Print out every line of text in the data below, word for word, and leave the pictures out of your answer.

[Data listing]
-*-

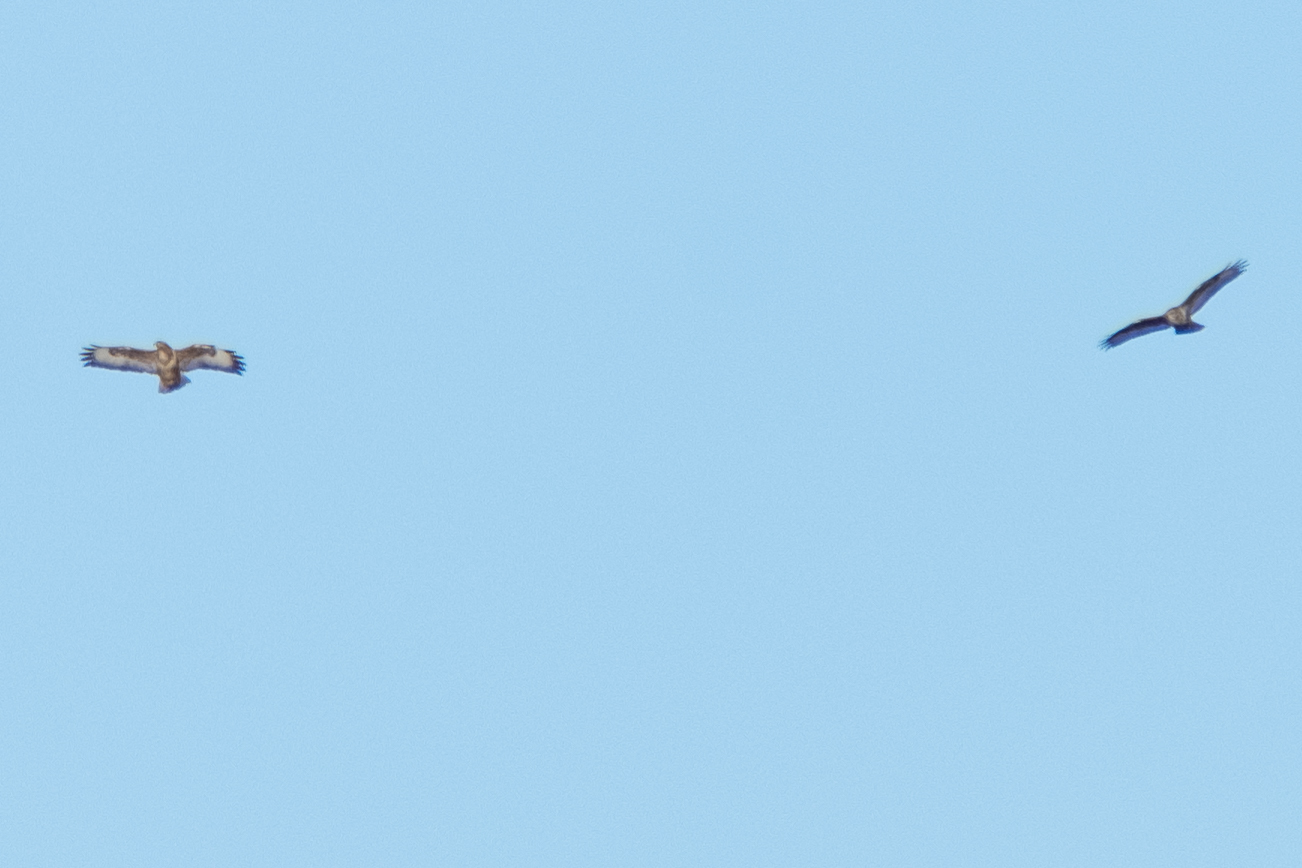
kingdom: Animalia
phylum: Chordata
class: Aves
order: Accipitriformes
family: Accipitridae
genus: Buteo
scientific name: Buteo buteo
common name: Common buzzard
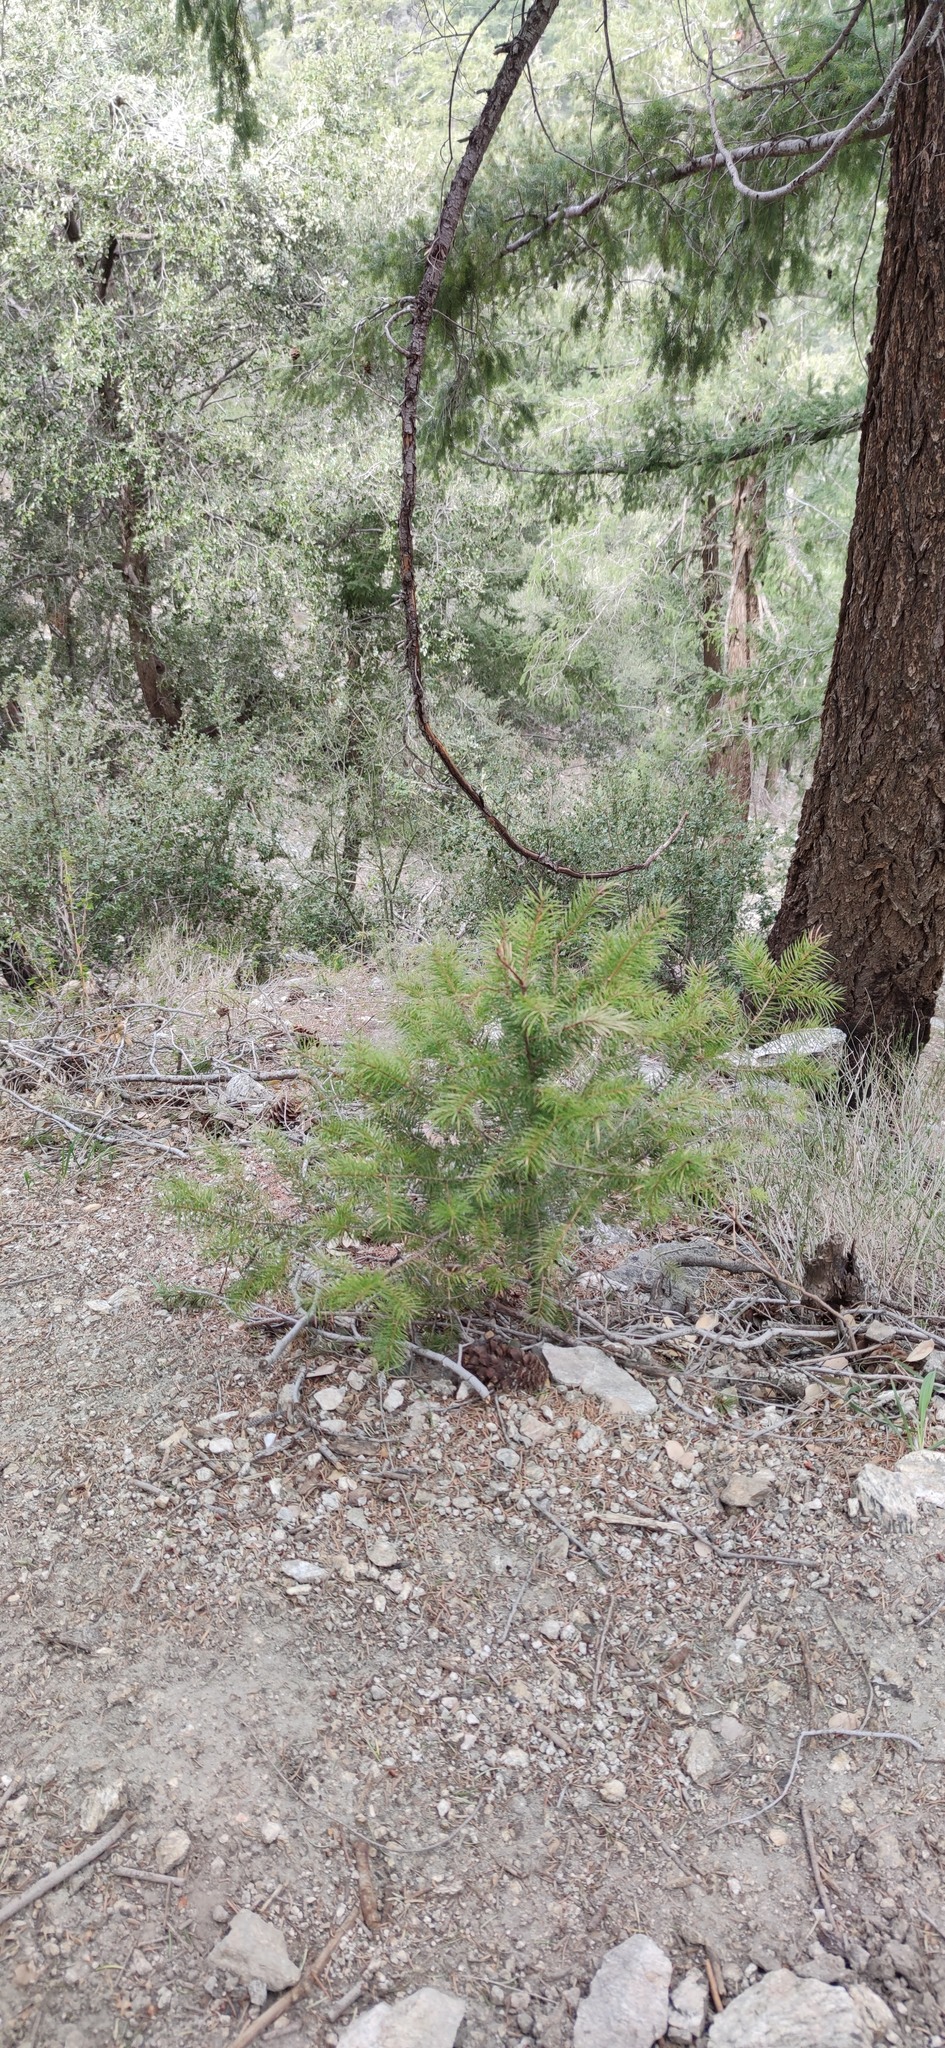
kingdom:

-*-

**Exercise output**:
kingdom: Animalia
phylum: Chordata
class: Aves
order: Accipitriformes
family: Accipitridae
genus: Buteo
scientific name: Buteo buteo
common name: Common buzzard
kingdom:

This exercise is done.